As events are now stream based, we need to introduce Circuit Breaker events that are scoped to a stream in addition to CB events scoped to the whole downstream, that is to all stream. When a source creates a stream, it sends a signal to its pipelines. This arrives at all attached connectors, where a stream might also be opened. It is the responsibility of the attached connector to now send a `CB Open stream` contraflow event back, so the source connector knows it may proceed sending events.

This increases complexity, but allows us to scope CB events to the entities that are actually affected, thus be more granular. If a TCP connection fails, it might still be possible to send events to other connections of that TCP connector. We do not necessarily need to stop sending everything.

Nonetheless Users can and should be able to configure that, we maybe want to stop sending further events to any stream of that connector that has 3 streams failing within 1 second. The possibilities for CB configurations are manyfold here. This should be exposed to users to sort out with regards to their use case via tremor-script, operators etc.

**CB Events**

* All Streams Open / All Streams Close
* Single Stream Open / Single Stream close
* These events need to contain the stream id used at the connector where the stream originated.

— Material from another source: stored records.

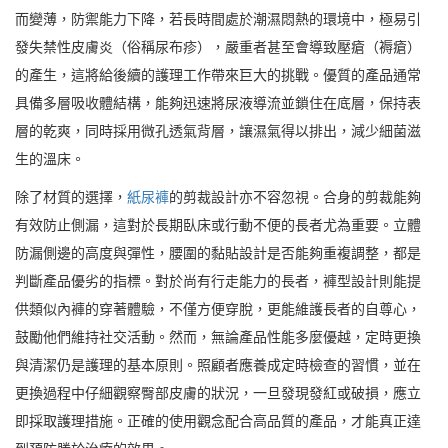
而變薄，防禦能力下降，若長時間處於潮濕悶熱的環境中，極易引
發失禁性皮膚炎（俗稱尿布疹），嚴重者甚至會導致壓瘡（褥瘡）
的產生，這將給後續的護理工作帶來巨大的挑戰。優質的產品通常
具備多層吸收體結構，能夠迅速將尿液導流並鎖住在底層，保持表
層的乾爽，同時採用微孔透氣背層，讓濕氣得以排出，減少細菌滋
生的溫床。
除了材質的選擇，
紙尿褲
的剪裁設計亦不容忽視。合身的剪裁能夠
有效防止側漏，這對於長期臥床或行動不便的長者尤為重要。立體
防漏側邊的高度與彈性，腰圍的黏貼設計是否能夠重複調整，都是
判斷產品優劣的指標。對於尚有行走能力的長者，褲型設計則能提
供類似內褲的穿著體驗，不僅方便穿脫，更能維護長者的自尊心，
鼓勵他們維持社交活動。然而，無論產品性能多麼優越，定時更換
與清潔仍是護理的基本原則。照顧者應養成定時檢查的習慣，並在
更換過程中仔細觀察臀部皮膚的狀況，一旦發現發紅或破損，應立
即採取護理措施。正確的使用觀念配合高品質的產品，才能真正達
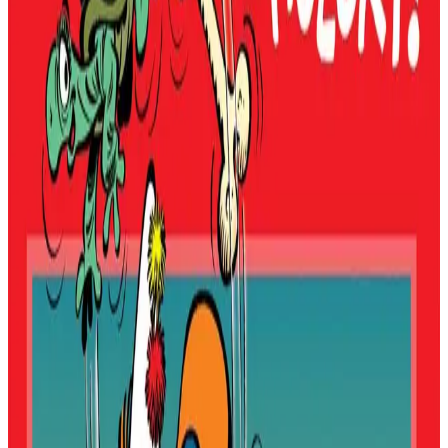
vrezhonegerien gwelet o yezh lakaet par d'ar re all !
Arabat deoc'h krediñ avat eo bet aes al labour treiñ ! Start o deus
labouret Arnaud, e vreur Padrig ha Maurice Hamon e-pad an hañv
ha goulennet o deus digant Ofis ar Brezhoneg peurreizhañ o labour.
En istor er bajenn 37 ne gomprener ket gwall vat hag e Breizh pe e
Bro-Skos emañ an tiegezh, pa weler ar c'harr-tan o chom war an tu
dehou. Met estreget se int deuet a-benn da ginnig deomp ul levr
plijus da lenn, skrivet sklaer, aes a-walc'h ha pinvidik koulskoude ar
brezhoneg ennañ. Ra gendalc'hit da embann bannoù-treset ken
farsus !
Brieg ar Menn
"Na pebezh cholori !" gant Verron. Bannoù-heol, 140, straed Pont-
'n-Abad, 29 000 Kemper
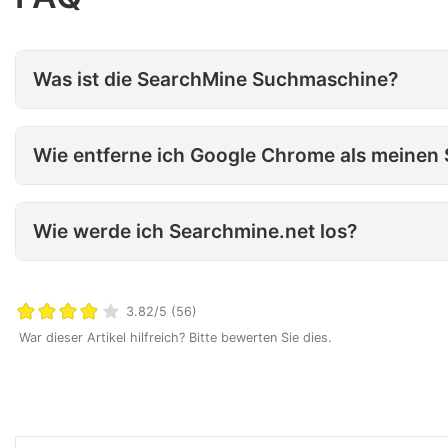
Was ist die SearchMine Such
Was ist die SearchMine Suchmaschine?
Wie entferne ich Google Chrome als meinen Standardbrowser auf Mac?
Wie entferne ich Google Chrome als meinen
Wie werde ich Searchmine.net
Wie werde ich Searchmine.net los?
3.82/5 (56)
War dieser Artikel hilfreich? Bitte bewerten Sie dies.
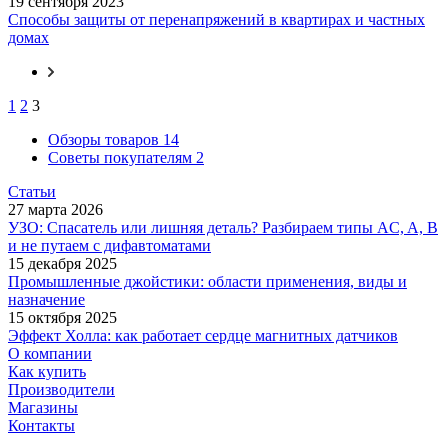
19 сентября 2023
Способы защиты от перенапряжений в квартирах и частных
домах
1
2
3
Обзоры товаров
14
Советы покупателям
2
Статьи
27 марта 2026
УЗО: Спасатель или лишняя деталь? Разбираем типы AC, A, B
и не путаем с дифавтоматами
15 декабря 2025
Промышленные джойстики: области применения, виды и
назначение
15 октября 2025
Эффект Холла: как работает сердце магнитных датчиков
О компании
Как купить
Производители
Магазины
Контакты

Connectors might simply answer every `stream-started` signal immediately with a `CB Single Stream Open`, not keeping track of incoming streams. This connector will only be able to send out `All Streams Open` / `AllStreams Close` events. This is suitable if the connector by design only maintains a single stream.

Connectors might want to handle each stream explicitly (e.g. with a single outgoing TCP connection). In this case they need to track incoming stream identifiers in order to properly deliver stream `Single Stream Open/Close` event.

# Drawbacks
[drawbacks]: #drawbacks

- Introducing stream level circuit breaker events complicates things. Maybe we can get away without them, only adding stream lifecycle events?
- It might be less clear from the type alone, what a `connector` is capable of. `sources` and `sinks` make it perfectly clear what they do. But they fall short when it comes to linked transports.
- We might drastically increase the number of CB events and signals, thus potentially increasing load.

# Rationale and alternatives
[rationale-and-alternatives]: #rationale-and-alternatives
### Rationale

- See [Motivation](#motivation).
- The current approach to setting up linked transports is not satisfying both on the levels of our codebase and the configuration surface we expose for that.
- We identified multiple issues with insufficient stream handling.

- The reason for pulling both concepts of `Connectors` and `Streams` into one RFC is that they originated from the same problem, that is solving our dissatisfaction with the current linked transport implementation. We need proper stream handling in order to route linked transport events properly and we need `Connectors` to abstract in a reasonable over the way we handle in- and out-bound events flow with the dawn of linked transports, both in terms of mental concepts exposed and in terms of a healthy and maintainable codebase.

### Alternatives
- We could maybe do without stream based CB events. And just send stream lifecycle signals.

# Prior art
[prior-art]: #prior-art

None that I know of.

# Unresolved questions
[unresolved-questions]: #unresolved-questions

### Multiple downstreams and CB stream events

Given a setup with 1 source connector, a simple passthrough pipeline and two connected sink connectors.

The source connector sends a `stream-created` event. It arrives at both sink connectors at possibly different times. Sink 1 responds first with a CB Single Stream Open, which arrives at the source, which starts issueing events on the pipeline.

With Sink 2 not being ready, we might lose events on that end, if they are not enqueued.

# Future possibilities
[future-possibilities]: #future-possibilities

A deployment language (other than declarative yaml) would further remove friction from setting up linked transports and
would greatly improve on readbility and usability of linking.